Friday, December 21, 2012

BURT'S FAVORITE CHRISTMAS MEMORY

When you’re six years old, you look forward to Christmas – unless of course you’re me. Every kid loves this time of year. And as a child, we all know the drill. Santa Claus knows if you’ve been bad or good. And all the good boys and girls get presents. If you’re to believe the rumors, the bad kids get… not so much.

Well that year, I had been bad. For those who knew me as a child, you might recall that I was a “highly spirited” little kid. And by that I mean I got into quite a bit of trouble. My childhood reign of terror started that year. I was a pretty well-behaved kid in kindergarten. But during the summer after, a new kid named Carl moved into the neighborhood. Carl became my best friend. Carl was also smart, cocky, and unafraid to talk back to adults. He thumbed his nose at authority. I loved him! He was quite an influence on me. That September, at age six, Carl and I trashed a neighbor’s car. My rebellious nature was born.

So as Christmas approached, I was scared. The car incident was the pinnacle of my bad behavior that year. And even though Carl and I had gotten away with it, I knew that Santa was always watching. And he no doubt saw all the other bad things I’d done as well. I was doomed. I was getting nothing that year – save for maybe coal. It was an awful feeling.

Well on Christmas Eve I went to bed fearing the worst. I probably fretted myself into a state of insomnia. But eventually I fell asleep. Then about 3:00 in the morning I suddenly woke up. The house was completely silent. So I quietly slipped out of bed and tiptoed down the stairs. Our downstairs hallway had a side door that opened into the living room. I carefully turned the knob and peered inside. Although it was dark, the moonlight shone through the windows casting a magical glow over some Christmas presents – and more Christmas presents – and more, and more, and more, and more. There were presents everywhere! Instantly my fear of the unknown was overtaken by a warm, happy calm. I had pulled it off!

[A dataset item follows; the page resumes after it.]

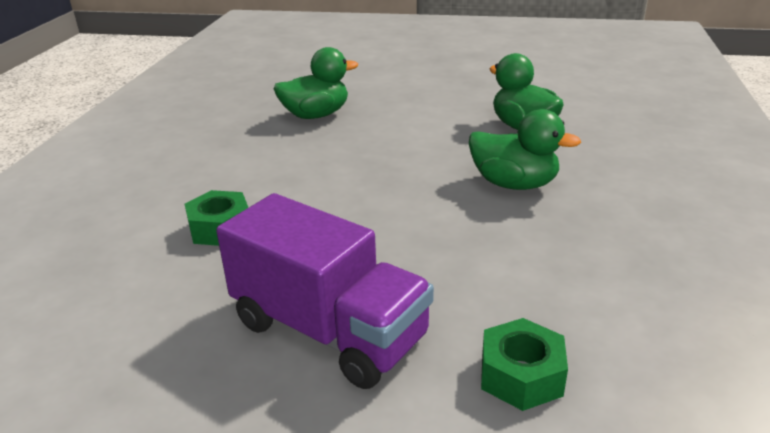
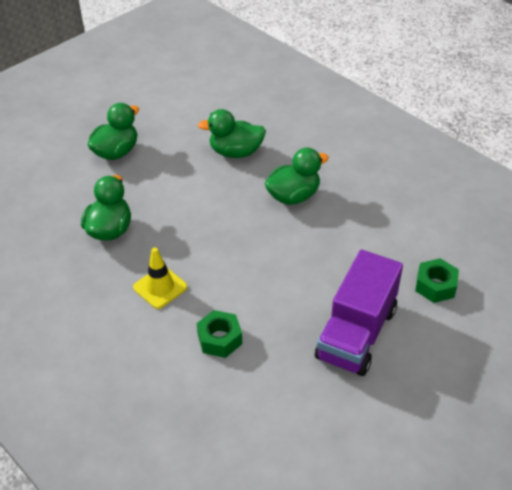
camera: 55 degrees left, 15 degrees up
purple truck [216,193,434,389] -> purple truck turned 135 degrees clockwise [315,250,403,376]
none -> green duck [88,103,139,160]
none -> yellow traffic cone [133,247,188,309]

I closed the door and silently crept back up the stairs to my bedroom. As I was walking, a giant smile came over me. And I whispered to myself, “I can do ANYTHING!” What’s the moral of this story? Well… none really. But MERRY CHRISTMAS!

Tuesday, December 18, 2012

FACEBOOK STOLE MY BLOG!

Forgive me oh Blogger father. For I have sinned. It has been four years, six months and 14 days since my last blog entry. What has happened since then? A bitter divorce, a hellacious post-divorce custody/placement battle, a big weight loss, an engagement, new housemates, new friends, a bald spot, and the Packers winning the Super Bowl. I don’t think that last sentence was an actual sentence. So what the hell happened? From January, 2006 through June, 2008 I was a regular blogger. I was constantly documenting my musings. And then I just stopped. Why? Probably a lack of motivation. Laziness. Meh, who knows? Who cares! But the real truth is that Facebook was probably the biggest culprit. I began to participate on the social media website in late 2008 or so. And I’m addicted. Any musings I had (and I had plenty) would inevitably wind up on my wall. Of course now they wind up on that stupid fucking thing they call a “timeline.” Who invented that idiotic system anyway? Facebook’s timeline is the equivalent of ass – old sweaty man ass. Thank you very much. But timeline be damned, I love Facebook. It’s where a grownup can act like a kid again. And for someone like me (who has never fully grown up) it’s a perfect place to have fun. I’ve described Facebook as my own personal playground. In many ways it’s a lot like school. My Facebook friends are people I grew up and went to school with. There’s drama, petty arguments and outright name-calling. It’s fabulous! It’s controlled chaos in a non-existent cyber world. Yet it’s as real as anything. I’ve made friends on Facebook – some from around the world. Remind me sometime to tell you the story of Peter Bartok. Hell, I even got laid with someone I met on Facebook. Facebook good!!! Anyway, I’ve returned. Just like Michael Jordan taking two years off to try and play baseball, I’m back. I can almost smell three more Blogger championships, commercial endorsements and Dennis Rodman’s rainbow hair.